Regionalliga nordost: aue und lok – ein feuerwerk der rivalität!

Die Saison in der Regionalliga Nordost verspricht, alles andere als langweilig zu werden. Ein Umstand, der vor allem durch die ungewöhnliche Aufstiegsregelung und die Konzentration hochkarätiger Konkurrenten bedingt ist. Der Meister wird diesmal nicht über reine Siegpunkte entscheiden, sondern über die Ergebnisse in den packenden Aufstiegsspielen.

Das machtgeschehen ist brisanter denn je

Der Grundstein für den aktuellen Wettbewerb wurde bereits in der Vorsaison gelegt, als Erzgebirge Aue als Tabellenfünfter die Chance auf den direkten Aufstieg erhielt. Nun, mit dem Abstieg aus der dritten Liga, ist der Verein fest entschlossen, diesen Weg fortzusetzen und das Ruder herumzureißen. Ein ambitionierter Plan, der die Aufmerksamkeit vieler Beobachter auf sich zieht.

Und dann ist da noch Lok Leipzig. Der amtierende Meister, der sich in der Sommerpause mit einigen teuren Neuzugängen verstärkt hat, steht vor einer Zitterpartie. Die Konkurrenz ist groß, und die Erwartungen hoch. Ein Druck, der sich nicht vernebeln lässt.

Lok leipzig – ein auswärts-testlauf

Lok leipzig – ein auswärts-testlauf

Die erste Herausforderung für Lok Leipzig ist bereits am Freitagabend bei den FSV Luckenwalde. Ein unangenehmer Gegner, der die Leipziger unbedingt ärgern will. Ein Testlauf, der zeigen wird, ob die Mannschaft in der Lage ist, den Druck zu bewältigen.

Auch Chemie Leipzig hat sich nicht mit Halbwüssen begnügt. Mit Niclas Müller, Laurin von Piechowski und Mi-gi Kang hat der Verein einige vielversprechende Talente verpflichtet. Ob diese den entscheidenden Beitrag leisten können, bleibt abzuwarten. Ein spannendes Unterfangen, das die Fans sicherlich erwartungsvoll verfolgen werden.

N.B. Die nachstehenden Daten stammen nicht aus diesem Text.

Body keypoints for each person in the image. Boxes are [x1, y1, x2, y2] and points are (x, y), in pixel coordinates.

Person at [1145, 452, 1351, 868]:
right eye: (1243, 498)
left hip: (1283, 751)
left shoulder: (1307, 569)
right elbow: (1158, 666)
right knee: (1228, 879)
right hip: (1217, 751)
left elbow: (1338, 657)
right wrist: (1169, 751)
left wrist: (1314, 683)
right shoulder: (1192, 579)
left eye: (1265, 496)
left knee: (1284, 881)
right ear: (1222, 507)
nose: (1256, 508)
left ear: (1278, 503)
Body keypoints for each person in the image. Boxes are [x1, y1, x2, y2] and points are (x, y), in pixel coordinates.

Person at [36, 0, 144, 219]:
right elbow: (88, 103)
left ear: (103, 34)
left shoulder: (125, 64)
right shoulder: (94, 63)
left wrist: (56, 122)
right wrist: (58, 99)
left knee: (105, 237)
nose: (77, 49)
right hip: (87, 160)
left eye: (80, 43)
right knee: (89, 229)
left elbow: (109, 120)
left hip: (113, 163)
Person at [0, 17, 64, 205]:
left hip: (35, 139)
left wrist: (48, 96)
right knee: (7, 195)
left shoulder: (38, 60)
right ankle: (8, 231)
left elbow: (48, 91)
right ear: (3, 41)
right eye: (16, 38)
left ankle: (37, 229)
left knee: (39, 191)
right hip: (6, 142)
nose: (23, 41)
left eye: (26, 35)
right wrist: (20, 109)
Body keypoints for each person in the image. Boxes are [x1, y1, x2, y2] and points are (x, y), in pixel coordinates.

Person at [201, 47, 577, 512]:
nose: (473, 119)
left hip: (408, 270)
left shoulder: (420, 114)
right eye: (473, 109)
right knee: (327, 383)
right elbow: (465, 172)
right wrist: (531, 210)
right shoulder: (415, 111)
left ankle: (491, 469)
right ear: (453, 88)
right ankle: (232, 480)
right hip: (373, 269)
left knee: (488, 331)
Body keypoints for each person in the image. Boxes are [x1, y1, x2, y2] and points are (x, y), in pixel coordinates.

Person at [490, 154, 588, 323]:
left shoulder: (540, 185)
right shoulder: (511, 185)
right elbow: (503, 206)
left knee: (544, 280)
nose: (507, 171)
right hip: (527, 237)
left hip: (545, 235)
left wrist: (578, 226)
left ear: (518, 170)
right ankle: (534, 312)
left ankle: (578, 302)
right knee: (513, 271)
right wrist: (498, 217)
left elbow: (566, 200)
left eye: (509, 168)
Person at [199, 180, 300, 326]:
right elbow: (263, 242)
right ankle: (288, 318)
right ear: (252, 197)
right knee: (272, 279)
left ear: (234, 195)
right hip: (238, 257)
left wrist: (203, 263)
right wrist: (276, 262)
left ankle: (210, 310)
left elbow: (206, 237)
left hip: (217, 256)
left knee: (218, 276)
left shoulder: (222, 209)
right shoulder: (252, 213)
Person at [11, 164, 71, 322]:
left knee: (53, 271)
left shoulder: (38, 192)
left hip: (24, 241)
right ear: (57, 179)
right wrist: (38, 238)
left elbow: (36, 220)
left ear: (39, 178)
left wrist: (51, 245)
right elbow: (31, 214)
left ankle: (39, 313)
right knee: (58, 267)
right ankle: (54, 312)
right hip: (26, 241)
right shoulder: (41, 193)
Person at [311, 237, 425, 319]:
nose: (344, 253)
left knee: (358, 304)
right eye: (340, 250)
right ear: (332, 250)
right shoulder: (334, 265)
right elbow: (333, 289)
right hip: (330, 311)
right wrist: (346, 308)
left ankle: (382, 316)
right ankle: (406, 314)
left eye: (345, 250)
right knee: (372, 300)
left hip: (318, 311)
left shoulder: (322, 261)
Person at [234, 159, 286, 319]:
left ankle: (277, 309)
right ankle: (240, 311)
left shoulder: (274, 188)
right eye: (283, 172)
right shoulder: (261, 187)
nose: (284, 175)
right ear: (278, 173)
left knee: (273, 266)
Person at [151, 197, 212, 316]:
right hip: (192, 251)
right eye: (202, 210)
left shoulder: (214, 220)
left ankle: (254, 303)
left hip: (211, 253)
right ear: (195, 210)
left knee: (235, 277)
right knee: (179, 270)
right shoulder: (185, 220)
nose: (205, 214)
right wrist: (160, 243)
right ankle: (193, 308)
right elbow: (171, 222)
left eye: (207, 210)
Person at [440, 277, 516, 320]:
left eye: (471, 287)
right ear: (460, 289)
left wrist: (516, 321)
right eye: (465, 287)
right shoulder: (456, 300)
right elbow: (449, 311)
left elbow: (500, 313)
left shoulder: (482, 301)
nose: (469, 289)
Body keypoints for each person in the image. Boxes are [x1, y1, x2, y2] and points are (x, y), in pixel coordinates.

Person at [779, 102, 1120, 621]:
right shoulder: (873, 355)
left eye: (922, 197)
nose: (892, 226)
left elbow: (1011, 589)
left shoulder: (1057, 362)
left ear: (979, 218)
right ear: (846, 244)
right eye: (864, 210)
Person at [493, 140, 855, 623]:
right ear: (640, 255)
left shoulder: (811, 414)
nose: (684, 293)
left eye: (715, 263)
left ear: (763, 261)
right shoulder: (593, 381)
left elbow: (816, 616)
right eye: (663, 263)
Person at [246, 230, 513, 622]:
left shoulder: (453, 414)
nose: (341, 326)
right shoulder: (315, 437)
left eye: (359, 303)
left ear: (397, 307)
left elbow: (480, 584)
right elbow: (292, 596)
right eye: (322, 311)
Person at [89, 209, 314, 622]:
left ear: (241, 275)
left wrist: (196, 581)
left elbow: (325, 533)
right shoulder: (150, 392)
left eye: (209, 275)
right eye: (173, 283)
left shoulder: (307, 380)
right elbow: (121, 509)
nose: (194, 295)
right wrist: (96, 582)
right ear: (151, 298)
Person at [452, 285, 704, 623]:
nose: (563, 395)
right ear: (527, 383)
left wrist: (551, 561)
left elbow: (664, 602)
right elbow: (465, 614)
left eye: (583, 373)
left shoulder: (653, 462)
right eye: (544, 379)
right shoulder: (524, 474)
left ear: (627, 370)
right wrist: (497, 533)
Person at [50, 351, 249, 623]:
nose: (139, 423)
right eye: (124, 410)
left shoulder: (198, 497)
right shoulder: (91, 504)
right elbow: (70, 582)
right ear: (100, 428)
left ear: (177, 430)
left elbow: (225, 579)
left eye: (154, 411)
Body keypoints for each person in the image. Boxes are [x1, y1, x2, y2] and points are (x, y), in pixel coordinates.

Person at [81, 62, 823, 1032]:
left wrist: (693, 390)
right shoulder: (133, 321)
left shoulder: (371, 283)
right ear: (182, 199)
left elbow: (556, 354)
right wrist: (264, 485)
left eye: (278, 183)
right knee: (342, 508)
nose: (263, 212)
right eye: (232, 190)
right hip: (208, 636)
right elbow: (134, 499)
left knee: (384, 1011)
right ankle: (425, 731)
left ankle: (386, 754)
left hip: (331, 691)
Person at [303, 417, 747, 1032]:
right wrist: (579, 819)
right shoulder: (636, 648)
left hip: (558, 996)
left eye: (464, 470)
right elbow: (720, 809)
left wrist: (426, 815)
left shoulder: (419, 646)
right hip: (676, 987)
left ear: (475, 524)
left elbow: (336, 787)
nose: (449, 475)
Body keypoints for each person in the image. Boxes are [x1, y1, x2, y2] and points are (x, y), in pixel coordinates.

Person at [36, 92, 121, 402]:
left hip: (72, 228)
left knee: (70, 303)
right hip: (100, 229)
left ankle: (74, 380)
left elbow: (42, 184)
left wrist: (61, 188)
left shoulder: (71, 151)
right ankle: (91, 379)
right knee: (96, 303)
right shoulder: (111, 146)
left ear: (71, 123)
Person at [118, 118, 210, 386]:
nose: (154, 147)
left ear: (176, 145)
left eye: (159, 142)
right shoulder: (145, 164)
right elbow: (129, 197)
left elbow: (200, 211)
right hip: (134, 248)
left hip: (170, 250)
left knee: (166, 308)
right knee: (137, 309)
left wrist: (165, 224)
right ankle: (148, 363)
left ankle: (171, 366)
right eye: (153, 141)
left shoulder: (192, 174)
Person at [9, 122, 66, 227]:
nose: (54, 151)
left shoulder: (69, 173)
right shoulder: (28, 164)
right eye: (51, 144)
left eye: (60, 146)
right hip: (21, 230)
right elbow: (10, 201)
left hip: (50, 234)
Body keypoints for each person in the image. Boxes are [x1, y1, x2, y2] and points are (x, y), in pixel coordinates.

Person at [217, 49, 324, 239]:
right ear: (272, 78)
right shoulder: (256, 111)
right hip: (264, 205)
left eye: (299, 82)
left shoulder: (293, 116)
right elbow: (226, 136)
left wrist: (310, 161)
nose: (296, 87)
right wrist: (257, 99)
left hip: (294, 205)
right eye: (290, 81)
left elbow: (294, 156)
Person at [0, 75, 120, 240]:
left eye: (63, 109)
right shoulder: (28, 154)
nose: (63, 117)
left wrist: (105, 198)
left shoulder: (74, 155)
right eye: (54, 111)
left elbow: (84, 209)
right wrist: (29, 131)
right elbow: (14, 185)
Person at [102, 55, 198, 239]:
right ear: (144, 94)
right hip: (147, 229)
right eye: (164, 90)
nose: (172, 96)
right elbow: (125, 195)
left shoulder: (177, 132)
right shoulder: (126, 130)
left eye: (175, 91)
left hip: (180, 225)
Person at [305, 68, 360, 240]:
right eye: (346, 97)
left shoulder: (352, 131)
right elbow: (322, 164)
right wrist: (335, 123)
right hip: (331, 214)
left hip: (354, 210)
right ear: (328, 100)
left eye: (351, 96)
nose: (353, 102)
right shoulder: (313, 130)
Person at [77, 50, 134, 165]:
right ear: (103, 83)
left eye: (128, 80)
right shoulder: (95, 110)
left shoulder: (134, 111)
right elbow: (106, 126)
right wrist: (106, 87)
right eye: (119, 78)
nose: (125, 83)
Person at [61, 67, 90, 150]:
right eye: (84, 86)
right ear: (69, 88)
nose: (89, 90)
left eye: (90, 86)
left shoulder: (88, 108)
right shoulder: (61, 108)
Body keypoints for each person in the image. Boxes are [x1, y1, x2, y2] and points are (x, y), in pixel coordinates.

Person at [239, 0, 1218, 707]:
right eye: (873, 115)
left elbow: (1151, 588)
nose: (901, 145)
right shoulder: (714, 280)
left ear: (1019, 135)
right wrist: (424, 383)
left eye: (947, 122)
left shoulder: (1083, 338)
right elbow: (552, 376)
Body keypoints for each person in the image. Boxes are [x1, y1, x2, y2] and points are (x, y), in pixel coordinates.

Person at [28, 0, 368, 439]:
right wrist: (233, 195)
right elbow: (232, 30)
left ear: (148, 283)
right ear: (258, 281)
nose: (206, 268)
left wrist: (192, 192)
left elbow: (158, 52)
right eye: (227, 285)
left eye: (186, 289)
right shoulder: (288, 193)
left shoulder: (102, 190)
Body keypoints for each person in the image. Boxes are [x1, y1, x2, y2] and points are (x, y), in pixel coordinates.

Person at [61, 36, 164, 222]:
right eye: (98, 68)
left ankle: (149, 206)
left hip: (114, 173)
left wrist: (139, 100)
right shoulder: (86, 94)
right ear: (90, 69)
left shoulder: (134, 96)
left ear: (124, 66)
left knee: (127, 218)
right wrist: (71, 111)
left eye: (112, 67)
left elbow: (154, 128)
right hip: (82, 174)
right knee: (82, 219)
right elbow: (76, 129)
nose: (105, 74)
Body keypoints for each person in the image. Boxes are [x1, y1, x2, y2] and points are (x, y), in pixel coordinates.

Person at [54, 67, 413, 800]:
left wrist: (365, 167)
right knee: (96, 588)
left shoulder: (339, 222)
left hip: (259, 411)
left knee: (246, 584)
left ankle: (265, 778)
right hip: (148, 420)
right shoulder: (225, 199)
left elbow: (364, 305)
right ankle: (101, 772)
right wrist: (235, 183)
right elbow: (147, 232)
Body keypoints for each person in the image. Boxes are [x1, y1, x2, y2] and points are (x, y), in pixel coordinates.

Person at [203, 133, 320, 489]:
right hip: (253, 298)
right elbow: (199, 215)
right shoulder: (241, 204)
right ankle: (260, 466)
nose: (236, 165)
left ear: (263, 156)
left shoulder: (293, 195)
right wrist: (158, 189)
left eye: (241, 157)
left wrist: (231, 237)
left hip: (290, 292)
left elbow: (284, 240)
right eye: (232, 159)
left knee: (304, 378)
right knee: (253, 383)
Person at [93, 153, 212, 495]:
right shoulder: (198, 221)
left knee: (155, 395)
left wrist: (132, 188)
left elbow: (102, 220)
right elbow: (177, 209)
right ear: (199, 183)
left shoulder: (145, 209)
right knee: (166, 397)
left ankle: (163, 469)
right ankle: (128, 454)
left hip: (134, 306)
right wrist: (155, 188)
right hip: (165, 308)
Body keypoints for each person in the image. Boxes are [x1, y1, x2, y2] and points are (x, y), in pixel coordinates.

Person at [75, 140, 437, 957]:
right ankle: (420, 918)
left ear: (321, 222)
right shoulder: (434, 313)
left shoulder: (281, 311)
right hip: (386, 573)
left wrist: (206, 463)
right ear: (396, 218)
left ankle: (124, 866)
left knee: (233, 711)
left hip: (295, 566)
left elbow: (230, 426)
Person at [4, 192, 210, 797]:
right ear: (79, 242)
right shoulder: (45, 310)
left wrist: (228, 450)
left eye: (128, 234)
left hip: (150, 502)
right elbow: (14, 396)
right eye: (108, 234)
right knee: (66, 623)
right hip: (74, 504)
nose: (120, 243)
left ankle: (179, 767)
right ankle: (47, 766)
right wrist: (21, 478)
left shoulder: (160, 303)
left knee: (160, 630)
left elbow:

Der mdr-sender als schauplatz

Und es gibt noch einen weiteren, besonderen Aspekt: Erzgebirge Aue wird das Saisonspiel gegen Altglienicke live im MDR übertragen. Eine exklusive Möglichkeit, die Fans, die im Regionalbereich keine Möglichkeit haben, die Partie live zu verfolgen, zu versorgen. Ein Zeichen der Wertschätzung, das dem Verein zu verdanken ist.

Der NOFV plant, den kompletten Spielplan am Mittwochabend gegen 19.30 Uhr bekannt zu geben. Bis dahin bleibt die Spannung hoch. Die Regionalliga Nordost wird ein Wettrennen – und wer am Ende triumphiert, wird sich den Preis verdient haben.